As described in Section Component ownership, each PD has initially a single capability installed, which allows the child to communicate with its parent. Right after the creation of the PD for a new child, the parent can register a capability to a locally implemented RPC object as parent capability for the PD session. Now that the child's PD is equipped with an initial thread and a communication channel to its parent, it is the right time to kick off the execution of the thread by invoking the start operation on its thread capability. The start operation takes the initial program counter as argument, which corresponds to the program's entry-point address as found in the ELF header of the child's executable binary. Figure 4 illustrates the relationship between the PD session, the CPU session, and the parent capability. Note that neither the ROM dataspace containing the ELF binary nor the RAM dataspaces allocated during the ELF loading are visible in the parent's virtual address space any longer. After the initial loading of the ELF binary, the parent has detached those dataspaces from its own region map.
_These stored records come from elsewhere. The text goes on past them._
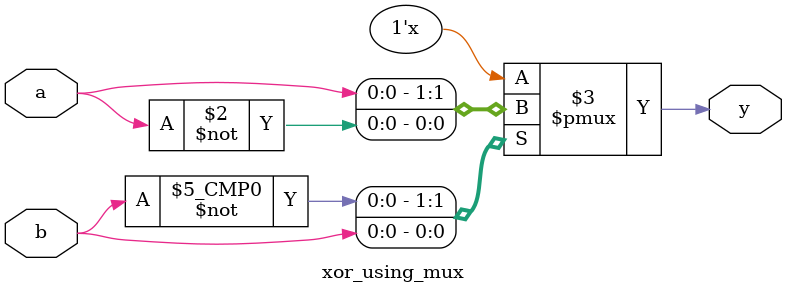
<source format=v>
module xor_using_mux(input a, b,
                     output reg y);

always @(*) begin
    case (b)           // b = selection line
        1'b0: y = a;    
        1'b1: y = ~a;    
    endcase
end

endmodule

</source>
The child starts its execution at the virtual address defined by the ELF entrypoint. It points to a short assembly routine that sets up the initial stack and calls the low-level C++ startup code. This code, in turn, initializes the C++ runtime (such as the exception handling) along with the component's local Genode environment. The environment is constructed by successively requesting the component's CPU and PD sessions from its parent. With the Genode environment in place, the startup code initializes the stack area, sets up the real stack for the initial thread within the stack area, and returns to the assembly startup code. The assembly code, in turn, switches the stack from the initial stack to the real stack and calls the program-specific C++ startup code. This code initializes the component's initial entrypoint and executes all global constructors before calling the component's construct function. Section Component-local startup code and linker scripts describes the component-local startup procedure in detail.